Federal prosecutors say a Modesto man who turned the dark web into his personal pill mill will now spend the next decade in federal prison.

Devlin Hosner was ordered to serve 10 years in federal prison on Tuesday after prosecutors said he ran a dark‑web operation that sold counterfeit oxycodone pills laced with fentanyl and moved methamphetamine across state lines. The sentence, imposed in Sacramento by Senior U.S. District Judge John A. Mendez, follows a guilty plea entered late last year and caps a multi‑agency investigation into online vendor accounts that used cryptocurrency and the mail to reach buyers around the country. Authorities say the operation generated hundreds of thousands of dollars in illicit proceeds and left dangerous pills in circulation across multiple states.

Hosner’s 120‑month term was reported by local outlets after the hearing, which described him as a Modesto man taken down in a long‑running dark‑web probe. As reported by Action News Now, prosecutors pushed for a stiff sentence, arguing that fentanyl‑laced counterfeit oxycodone pills are essentially a roulette for users who have no idea what they are actually taking.

According to federal prosecutors, Hosner and co‑defendant Holly Adams ran vendor accounts on darknet markets, including ToRReZ and Dark0de, selling counterfeit oxycodone pressed with fentanyl and routing the proceeds through cryptocurrency mixers and digital wallets. Adams was sentenced to 12 years last summer after pleading guilty to related charges, and court filings show Hosner admitted the conspiracy in December. As outlined by the U.S. Attorney’s Office, investigators say the pair completed hundreds of transactions and received sizeable cryptocurrency payments for the illicit pills.

What investigators found

Agents who executed a March 2022 search warrant at a Riverside County hotel room recovered nearly a kilogram of fentanyl‑pressed oxycodone pills and about 60 grams of methamphetamine, authorities said.
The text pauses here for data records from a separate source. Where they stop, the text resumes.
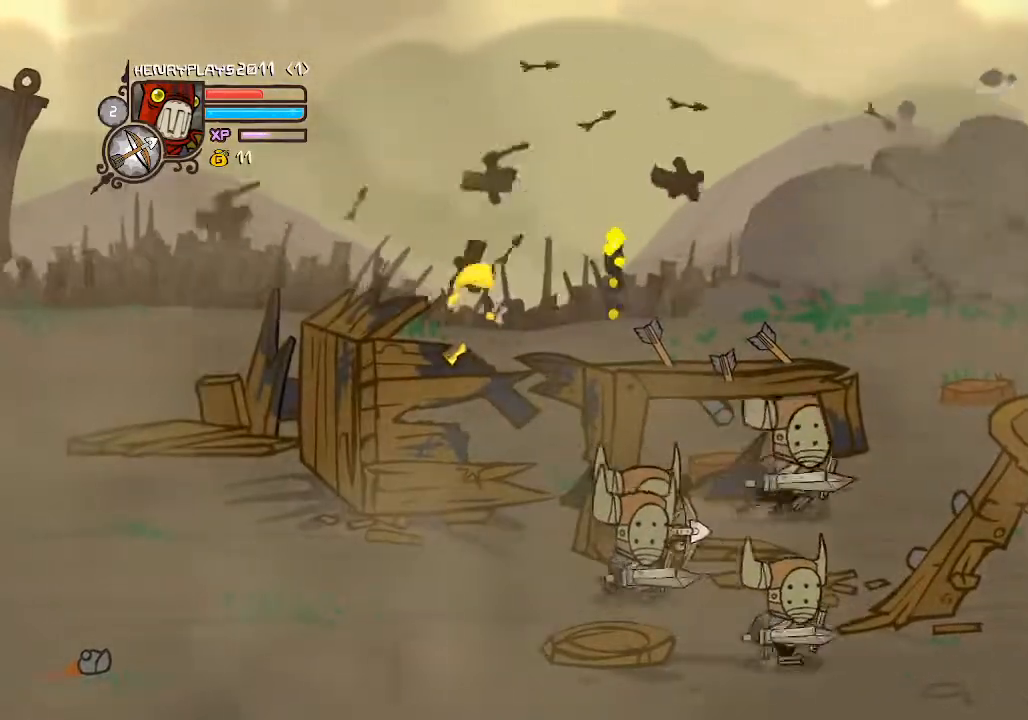
{"buttons": ["DPAD_LEFT"], "left_stick": "center", "events": [[283, "DPAD_LEFT", "down"]]}
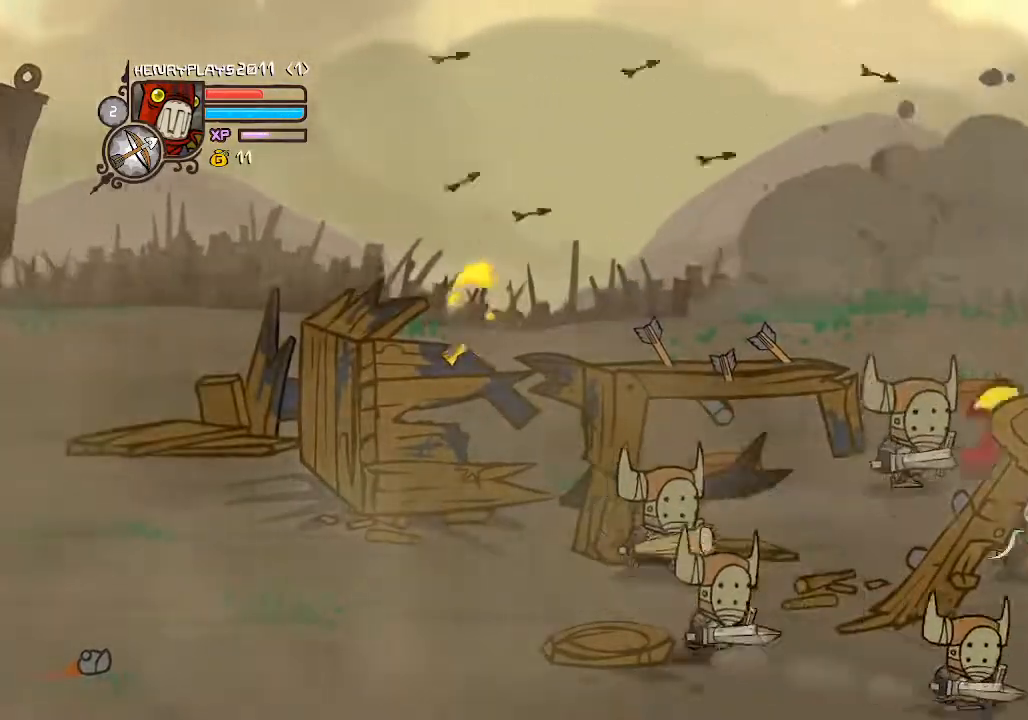
{"buttons": ["DPAD_LEFT"], "left_stick": "center", "events": [[33, "A", "down"], [317, "A", "up"]]}
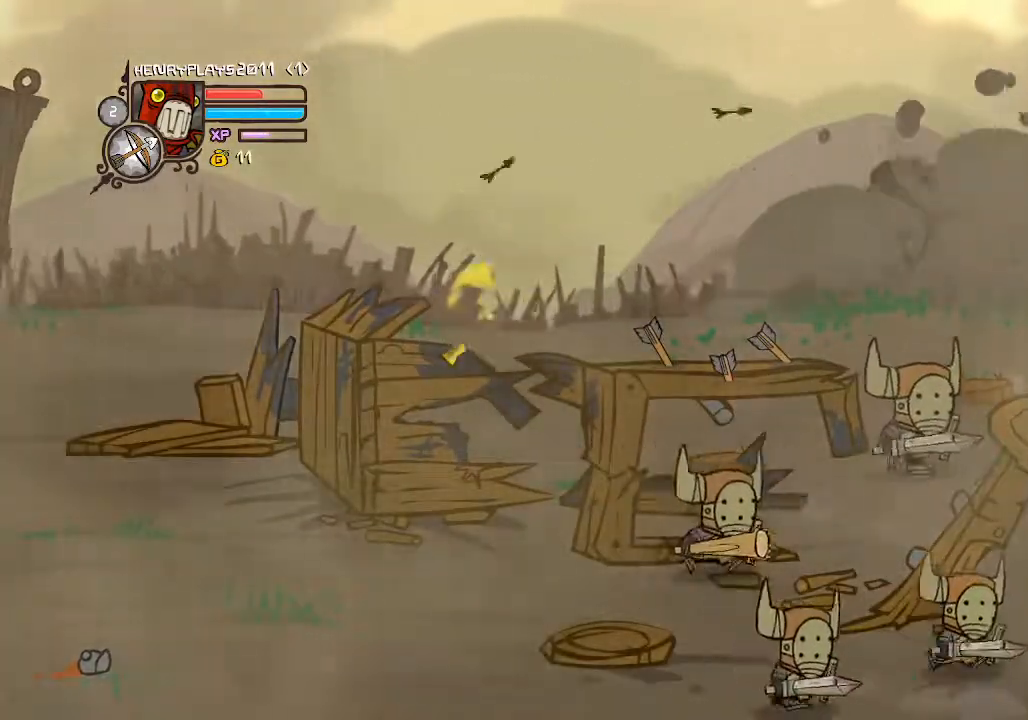
{"buttons": ["DPAD_LEFT"], "left_stick": "center", "events": []}
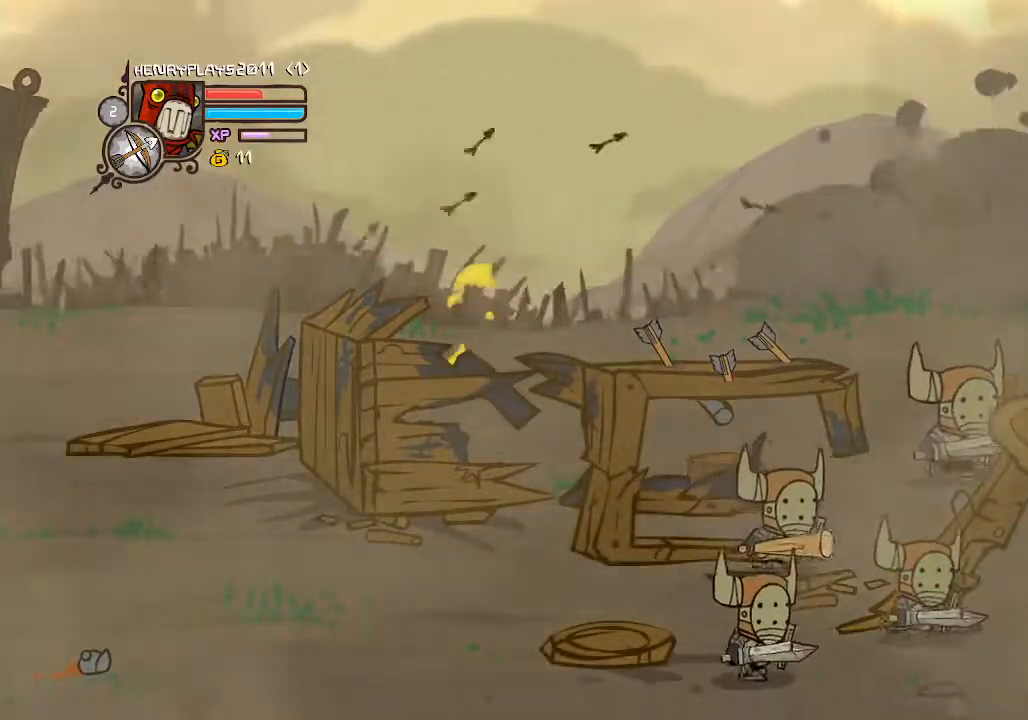
{"buttons": ["A", "DPAD_LEFT"], "left_stick": "center", "events": [[483, "A", "down"]]}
A preliminary order of forfeiture filed in the case lists roughly $100,000 seized from a bank account and a 2021 Chevrolet Silverado that the government says were derived from the conspiracy. 

Task force and the dark‑web trade

The case was investigated by the Northern California Illicit Digital Economy Task Force, a multi‑agency team that pulls investigators from IRS‑Criminal Investigation, Homeland Security Investigations, the FBI, the U.S. Postal Inspection Service, the USPS Office of Inspector General and the DEA. Federal reviews say task‑force models like this are central to disrupting darknet marketplaces and tracing cryptocurrency flows that are designed to hide illicit proceeds. A GAO report examines how online marketplaces and virtual currency enable these schemes.

Legal consequences

Conspiracy to distribute fentanyl and methamphetamine carries a 10‑year mandatory minimum and can trigger a life sentence depending on drug quantities and aggravating factors, and statutory fines may top $1 million. Prosecutors argued that the poison‑pill nature of fentanyl‑laced oxycodone counterfeits justified a tough sentence, and the court’s preliminary forfeiture order seeks to strip the defendants of identified proceeds and assets. See the U.S. Attorney’s Office and court filings for the legal paperwork.

For Modesto and other Central Valley communities, the case underscores how online markets can supercharge the fentanyl crisis by funneling lethal pills into ordinary channels like the mail. Law enforcement officials say prosecutions are only one tool in a broader response that includes prevention, treatment and efforts to choke off suppliers on the dark web.